= Teks Sumber =
_ _ _

Sunday, August 18, 2013

Mereka Sudah Pergi


Hari buruk bagiku. Aku yang mencoba untuk membantu rekanku Warto menangani komplen rombongan pelanggan, malah kena getahnya.

"Namanya siapa, Mbak?"tanya salah satu dari rombongan itu.
"Dea," jawabku enggan.
"Lengkapnya?" kata wanita itu sambil memencet-mencet ponselnya.

Waduh! Rasanya aku tahu apa yang akan terjadi. Aku akan diadukan ke manajemen. Aku akan mendapat teguran keras karena tidak ramah kepada pelanggan dan mungkin akan dipecat. Aku dan mulutku yang tak pandai bermanis-manis.

Argh!

Padahal hanya uang dua ribu rupiah yang mereka permasalahkan, yaitu selisih harga di rak dan komputer. Untuk sebotol minyak gosok!

Ketika mereka berlalu, kesal kutinju lengan Warto, "Gara-gara kamu! Gimana kalo gua dipecat, To?"
Warto garuk-garuk kepala. Memang tidak enak harus tetap bekerja pada lebaran hari ke-3.

"Mammaaaa!! Mama!"

_ _ _

Menurut teks sumber, berapa jumlah uang yang dipermasalahkan rombongan pelanggan itu? Baris-baris data tidak ada hubungannya dengan teks sumber.

_ _ _

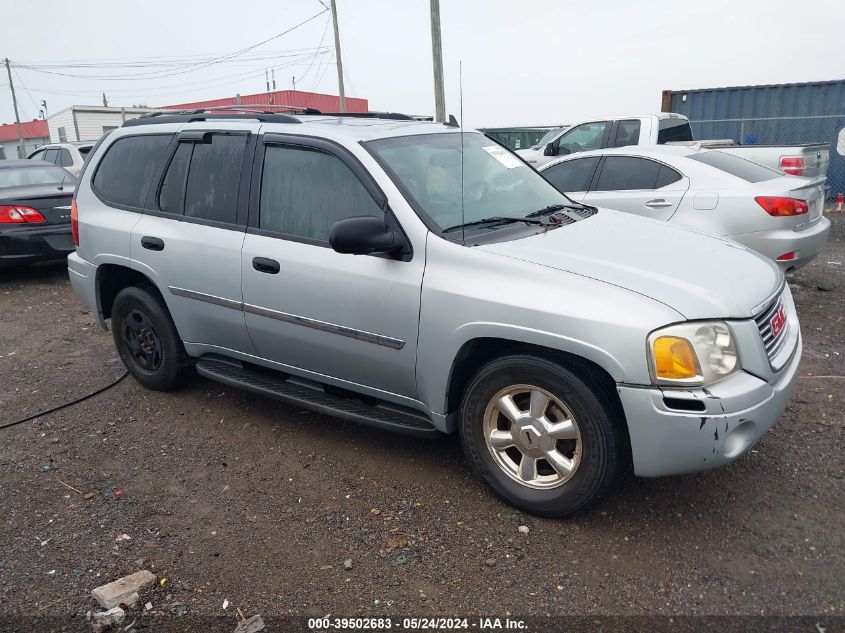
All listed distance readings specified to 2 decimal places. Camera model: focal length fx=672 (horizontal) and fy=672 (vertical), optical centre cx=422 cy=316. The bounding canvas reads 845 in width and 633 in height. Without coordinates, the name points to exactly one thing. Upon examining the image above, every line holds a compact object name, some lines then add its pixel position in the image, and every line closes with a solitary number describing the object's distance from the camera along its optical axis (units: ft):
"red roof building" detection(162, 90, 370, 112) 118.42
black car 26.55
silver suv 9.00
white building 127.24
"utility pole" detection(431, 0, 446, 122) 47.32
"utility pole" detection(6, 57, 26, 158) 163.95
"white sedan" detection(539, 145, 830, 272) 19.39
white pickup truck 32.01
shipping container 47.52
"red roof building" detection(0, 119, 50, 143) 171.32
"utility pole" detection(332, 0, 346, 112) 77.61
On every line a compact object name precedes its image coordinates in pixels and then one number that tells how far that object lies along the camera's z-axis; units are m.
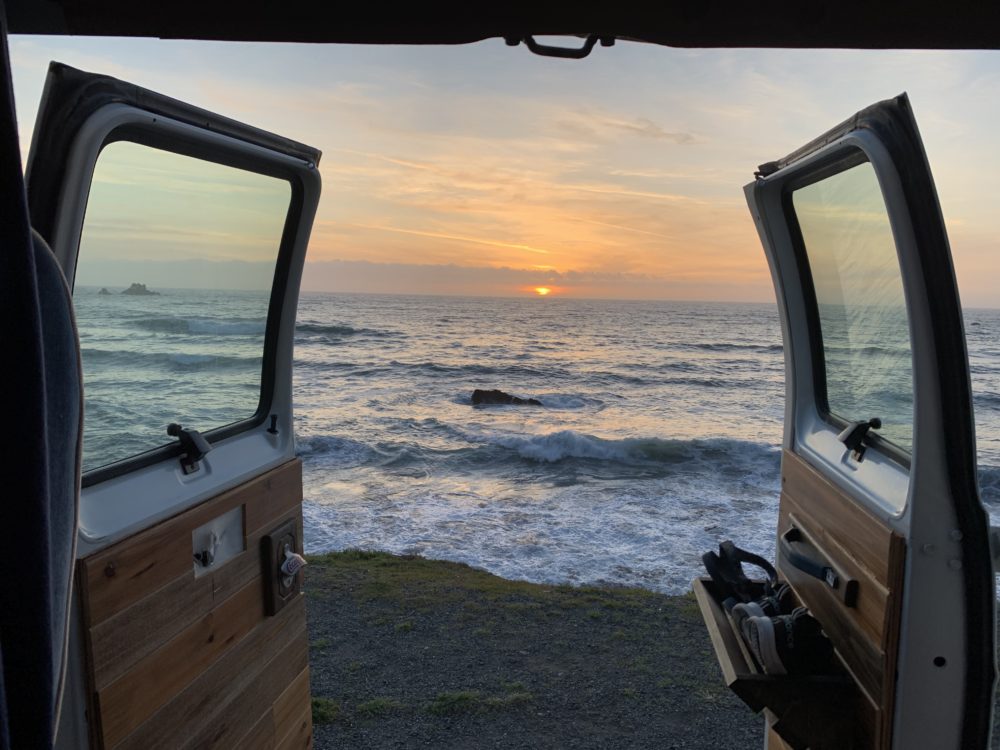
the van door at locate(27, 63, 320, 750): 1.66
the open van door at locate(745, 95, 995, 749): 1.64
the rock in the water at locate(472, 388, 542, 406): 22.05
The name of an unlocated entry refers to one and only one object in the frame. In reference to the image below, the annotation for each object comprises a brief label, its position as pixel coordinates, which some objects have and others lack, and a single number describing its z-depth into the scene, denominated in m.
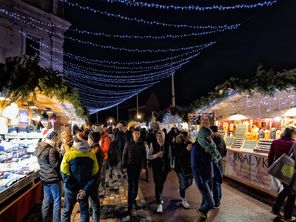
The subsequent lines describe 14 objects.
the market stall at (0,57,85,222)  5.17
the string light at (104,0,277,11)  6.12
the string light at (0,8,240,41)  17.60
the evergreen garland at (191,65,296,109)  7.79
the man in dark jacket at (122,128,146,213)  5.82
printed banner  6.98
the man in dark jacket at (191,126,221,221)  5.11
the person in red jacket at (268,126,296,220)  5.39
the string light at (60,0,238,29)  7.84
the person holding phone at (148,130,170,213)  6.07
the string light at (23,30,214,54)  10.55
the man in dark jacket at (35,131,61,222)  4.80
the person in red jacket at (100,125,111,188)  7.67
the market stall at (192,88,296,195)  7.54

_ _ _

= Jawaban Latihan =
Dua ribu rupiah, yaitu selisih harga di rak dan di komputer untuk sebotol minyak gosok.